• TASK DIRECTIONS:
Write out every one of the following rows line for line, keeping each character, space, and line break unchanged.

• AVAILABLE DATA:
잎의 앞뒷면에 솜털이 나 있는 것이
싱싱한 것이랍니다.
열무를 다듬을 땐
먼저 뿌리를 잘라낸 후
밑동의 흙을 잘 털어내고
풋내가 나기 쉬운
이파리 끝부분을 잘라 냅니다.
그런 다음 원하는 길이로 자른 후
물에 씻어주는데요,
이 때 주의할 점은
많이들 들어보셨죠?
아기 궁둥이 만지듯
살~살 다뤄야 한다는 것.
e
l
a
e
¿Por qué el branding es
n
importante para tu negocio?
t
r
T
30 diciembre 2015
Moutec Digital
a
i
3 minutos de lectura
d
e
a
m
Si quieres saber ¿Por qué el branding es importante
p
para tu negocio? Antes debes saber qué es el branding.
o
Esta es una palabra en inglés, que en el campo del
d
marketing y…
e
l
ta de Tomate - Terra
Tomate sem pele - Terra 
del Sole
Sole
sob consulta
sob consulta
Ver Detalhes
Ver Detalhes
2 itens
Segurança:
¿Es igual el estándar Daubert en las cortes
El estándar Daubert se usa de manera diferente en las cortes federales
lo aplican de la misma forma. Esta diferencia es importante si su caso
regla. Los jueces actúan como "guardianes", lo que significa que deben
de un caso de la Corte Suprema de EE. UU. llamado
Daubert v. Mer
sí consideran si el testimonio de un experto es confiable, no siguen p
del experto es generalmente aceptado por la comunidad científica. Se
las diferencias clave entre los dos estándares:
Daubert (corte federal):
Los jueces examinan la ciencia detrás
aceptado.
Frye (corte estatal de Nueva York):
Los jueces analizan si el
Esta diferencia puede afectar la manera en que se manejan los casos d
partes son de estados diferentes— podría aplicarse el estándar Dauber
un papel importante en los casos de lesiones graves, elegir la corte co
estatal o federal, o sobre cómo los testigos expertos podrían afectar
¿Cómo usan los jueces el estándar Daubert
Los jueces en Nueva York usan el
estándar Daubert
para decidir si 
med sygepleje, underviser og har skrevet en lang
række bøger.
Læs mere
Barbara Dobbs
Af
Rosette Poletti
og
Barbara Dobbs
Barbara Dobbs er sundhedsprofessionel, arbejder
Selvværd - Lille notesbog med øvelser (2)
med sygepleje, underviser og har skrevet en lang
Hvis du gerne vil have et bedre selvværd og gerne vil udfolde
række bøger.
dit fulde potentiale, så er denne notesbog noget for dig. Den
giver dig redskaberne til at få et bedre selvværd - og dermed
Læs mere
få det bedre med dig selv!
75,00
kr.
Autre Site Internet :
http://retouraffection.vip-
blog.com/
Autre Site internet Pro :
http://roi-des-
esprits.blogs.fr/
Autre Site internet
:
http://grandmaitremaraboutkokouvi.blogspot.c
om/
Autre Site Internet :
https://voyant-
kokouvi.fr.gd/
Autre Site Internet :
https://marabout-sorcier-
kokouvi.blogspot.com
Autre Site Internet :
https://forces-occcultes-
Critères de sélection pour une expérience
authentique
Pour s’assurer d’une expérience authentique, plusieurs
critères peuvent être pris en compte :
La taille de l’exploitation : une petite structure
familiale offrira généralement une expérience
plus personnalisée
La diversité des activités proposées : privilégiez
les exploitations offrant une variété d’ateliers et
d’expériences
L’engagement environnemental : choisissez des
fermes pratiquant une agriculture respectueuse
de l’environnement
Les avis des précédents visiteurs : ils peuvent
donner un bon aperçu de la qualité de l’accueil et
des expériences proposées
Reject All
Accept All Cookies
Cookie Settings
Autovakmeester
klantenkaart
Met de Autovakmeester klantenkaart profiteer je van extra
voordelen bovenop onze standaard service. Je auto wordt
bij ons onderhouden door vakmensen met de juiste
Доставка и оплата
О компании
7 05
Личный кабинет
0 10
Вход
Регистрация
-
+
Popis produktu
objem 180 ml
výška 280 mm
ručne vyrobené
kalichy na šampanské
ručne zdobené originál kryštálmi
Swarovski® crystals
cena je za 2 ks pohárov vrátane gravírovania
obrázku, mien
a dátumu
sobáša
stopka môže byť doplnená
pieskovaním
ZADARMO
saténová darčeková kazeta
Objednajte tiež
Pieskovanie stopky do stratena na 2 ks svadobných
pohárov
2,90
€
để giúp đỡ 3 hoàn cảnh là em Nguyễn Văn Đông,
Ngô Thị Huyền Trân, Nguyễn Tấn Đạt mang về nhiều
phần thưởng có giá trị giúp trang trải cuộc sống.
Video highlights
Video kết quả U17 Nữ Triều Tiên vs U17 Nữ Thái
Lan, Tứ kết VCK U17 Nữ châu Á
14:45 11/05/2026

• RESPONSE:
잎의 앞뒷면에 솜털이 나 있는 것이
싱싱한 것이랍니다.
열무를 다듬을 땐
먼저 뿌리를 잘라낸 후
밑동의 흙을 잘 털어내고
풋내가 나기 쉬운
이파리 끝부분을 잘라 냅니다.
그런 다음 원하는 길이로 자른 후
물에 씻어주는데요,
이 때 주의할 점은
많이들 들어보셨죠?
아기 궁둥이 만지듯
살~살 다뤄야 한다는 것.
e
l
a
e
¿Por qué el branding es
n
importante para tu negocio?
t
r
T
30 diciembre 2015
Moutec Digital
a
i
3 minutos de lectura
d
e
a
m
Si quieres saber ¿Por qué el branding es importante
p
para tu negocio? Antes debes saber qué es el branding.
o
Esta es una palabra en inglés, que en el campo del
d
marketing y…
e
l
ta de Tomate - Terra
Tomate sem pele - Terra 
del Sole
Sole
sob consulta
sob consulta
Ver Detalhes
Ver Detalhes
2 itens
Segurança:
¿Es igual el estándar Daubert en las cortes
El estándar Daubert se usa de manera diferente en las cortes federales
lo aplican de la misma forma. Esta diferencia es importante si su caso
regla. Los jueces actúan como "guardianes", lo que significa que deben
de un caso de la Corte Suprema de EE. UU. llamado
Daubert v. Mer
sí consideran si el testimonio de un experto es confiable, no siguen p
del experto es generalmente aceptado por la comunidad científica. Se
las diferencias clave entre los dos estándares:
Daubert (corte federal):
Los jueces examinan la ciencia detrás
aceptado.
Frye (corte estatal de Nueva York):
Los jueces analizan si el
Esta diferencia puede afectar la manera en que se manejan los casos d
partes son de estados diferentes— podría aplicarse el estándar Dauber
un papel importante en los casos de lesiones graves, elegir la corte co
estatal o federal, o sobre cómo los testigos expertos podrían afectar
¿Cómo usan los jueces el estándar Daubert
Los jueces en Nueva York usan el
estándar Daubert
para decidir si 
med sygepleje, underviser og har skrevet en lang
række bøger.
Læs mere
Barbara Dobbs
Af
Rosette Poletti
og
Barbara Dobbs
Barbara Dobbs er sundhedsprofessionel, arbejder
Selvværd - Lille notesbog med øvelser (2)
med sygepleje, underviser og har skrevet en lang
Hvis du gerne vil have et bedre selvværd og gerne vil udfolde
række bøger.
dit fulde potentiale, så er denne notesbog noget for dig. Den
giver dig redskaberne til at få et bedre selvværd - og dermed
Læs mere
få det bedre med dig selv!
75,00
kr.
Autre Site Internet :
http://retouraffection.vip-
blog.com/
Autre Site internet Pro :
http://roi-des-
esprits.blogs.fr/
Autre Site internet
:
http://grandmaitremaraboutkokouvi.blogspot.c
om/
Autre Site Internet :
https://voyant-
kokouvi.fr.gd/
Autre Site Internet :
https://marabout-sorcier-
kokouvi.blogspot.com
Autre Site Internet :
https://forces-occcultes-
Critères de sélection pour une expérience
authentique
Pour s’assurer d’une expérience authentique, plusieurs
critères peuvent être pris en compte :
La taille de l’exploitation : une petite structure
familiale offrira généralement une expérience
plus personnalisée
La diversité des activités proposées : privilégiez
les exploitations offrant une variété d’ateliers et
d’expériences
L’engagement environnemental : choisissez des
fermes pratiquant une agriculture respectueuse
de l’environnement
Les avis des précédents visiteurs : ils peuvent
donner un bon aperçu de la qualité de l’accueil et
des expériences proposées
Reject All
Accept All Cookies
Cookie Settings
Autovakmeester
klantenkaart
Met de Autovakmeester klantenkaart profiteer je van extra
voordelen bovenop onze standaard service. Je auto wordt
bij ons onderhouden door vakmensen met de juiste
Доставка и оплата
О компании
7 05
Личный кабинет
0 10
Вход
Регистрация
-
+
Popis produktu
objem 180 ml
výška 280 mm
ručne vyrobené
kalichy na šampanské
ručne zdobené originál kryštálmi
Swarovski® crystals
cena je za 2 ks pohárov vrátane gravírovania
obrázku, mien
a dátumu
sobáša
stopka môže byť doplnená
pieskovaním
ZADARMO
saténová darčeková kazeta
Objednajte tiež
Pieskovanie stopky do stratena na 2 ks svadobných
pohárov
2,90
€
để giúp đỡ 3 hoàn cảnh là em Nguyễn Văn Đông,
Ngô Thị Huyền Trân, Nguyễn Tấn Đạt mang về nhiều
phần thưởng có giá trị giúp trang trải cuộc sống.
Video highlights
Video kết quả U17 Nữ Triều Tiên vs U17 Nữ Thái
Lan, Tứ kết VCK U17 Nữ châu Á
14:45 11/05/2026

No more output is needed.